A federal judge extended a block on the Office of Management and Budget’s sweeping order to freeze trillions in congressionally appropriated funds to federal agencies.
Judge Loren AliKhan sided Tuesday with a coalition of nonprofits that had sued the government over the budget freeze, describing the potential fallout of the Trump administration’s interference as “economically catastrophic” and in some cases “fatal” for the group that brought the case.
“In the simplest terms, the freeze was ill-conceived from the beginning,” AliKhan wrote in her ruling. “Defendants either wanted to pause up to $3 trillion in federal spending practically overnight, or they expected each federal agency to review every single one of its grants, loans, and funds for compliance in less than twenty-four hours. The breadth of that command is almost unfathomable.”

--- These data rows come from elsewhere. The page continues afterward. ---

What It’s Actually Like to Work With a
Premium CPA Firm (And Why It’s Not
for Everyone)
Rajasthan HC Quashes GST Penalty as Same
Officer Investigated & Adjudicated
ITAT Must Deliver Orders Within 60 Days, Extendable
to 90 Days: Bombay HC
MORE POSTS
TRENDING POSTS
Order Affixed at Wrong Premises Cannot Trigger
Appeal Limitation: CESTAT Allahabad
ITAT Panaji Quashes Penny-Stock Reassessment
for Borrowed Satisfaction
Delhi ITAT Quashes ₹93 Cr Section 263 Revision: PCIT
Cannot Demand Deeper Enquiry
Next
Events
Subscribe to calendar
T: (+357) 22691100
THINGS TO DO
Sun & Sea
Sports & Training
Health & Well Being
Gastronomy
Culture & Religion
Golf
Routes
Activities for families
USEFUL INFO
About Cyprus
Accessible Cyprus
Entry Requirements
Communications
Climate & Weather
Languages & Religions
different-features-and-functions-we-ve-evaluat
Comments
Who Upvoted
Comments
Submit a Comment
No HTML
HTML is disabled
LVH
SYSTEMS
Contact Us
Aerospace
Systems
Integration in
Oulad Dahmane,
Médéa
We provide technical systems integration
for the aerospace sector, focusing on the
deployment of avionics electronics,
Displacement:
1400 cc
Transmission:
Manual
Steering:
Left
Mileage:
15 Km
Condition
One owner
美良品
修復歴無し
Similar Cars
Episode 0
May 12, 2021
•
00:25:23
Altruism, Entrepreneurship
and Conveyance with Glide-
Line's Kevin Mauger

The extension is yet another blow to Donald Trump’s efforts to shrink federal spending. The coalition, which consisted of the National Council of Nonprofits, the American Public Health Association, Main Street Alliance, and SAGE, had asked the court to halt the freeze on the basis that OMB does not have the authority to unilaterally shutter funding to hundreds of agencies that have already had their spending approved by Congress.
The spending suspension would have impacted upward of 2,600 accounts across the government and paused the distributions of tens of billions of dollars to programs across the nation unless those agencies proved that their funding initiatives fell in line with his agenda.
The Trump administration gave federal agencies mere hours to prove that their programs did not promote or support elements that Trump has derided as “woke” ideology, including “environmental justice,” abortion, DEI initiatives, and “woke gender” programs, or provide services to “illegal aliens,” in order to tap back into the cashflow, according to an OMB memo.
Programs that were expected to be impacted by the ax included infrastructure initiatives, housing assistance, disaster relief, educational programs, grants for suicide-prevention efforts, including the suicide lifeline, money for rural hospitals, opioid prevention funding, and HIV/AIDS treatment.
AliKhan had previously issued a temporary restraining order on the freeze but ultimately agreed with the nonprofits that the government “may be crossing a constitutional line” in attempting to completely choke Congress’s purse strings.
“The scope of power OMB seeks to claim is ‘breathtaking,’ and its ramifications are massive,” wrote AliKhan. “Because there is no clear statutory hook for this broad assertion of power, plaintiffs are likely to succeed on the merits of this claim.”
In her ruling, AliKhan pointed to a “mountain of evidence” brought by the nonprofit coalition that showed “even the threat of a funding freeze was enough to send countless organizations into complete disarray.” Furthermore, she wrote that the Trump administration could not provide a “reasonable explanation for why they needed to freeze all federal financial assistance in less than a day to ‘safeguard valuable taxpayer resources.’”
But while turning off the flow of federal cash streams appeared to be “alarmingly easy” for Trump officials, AliKhan noted that turning them back on has “proven much more difficult.”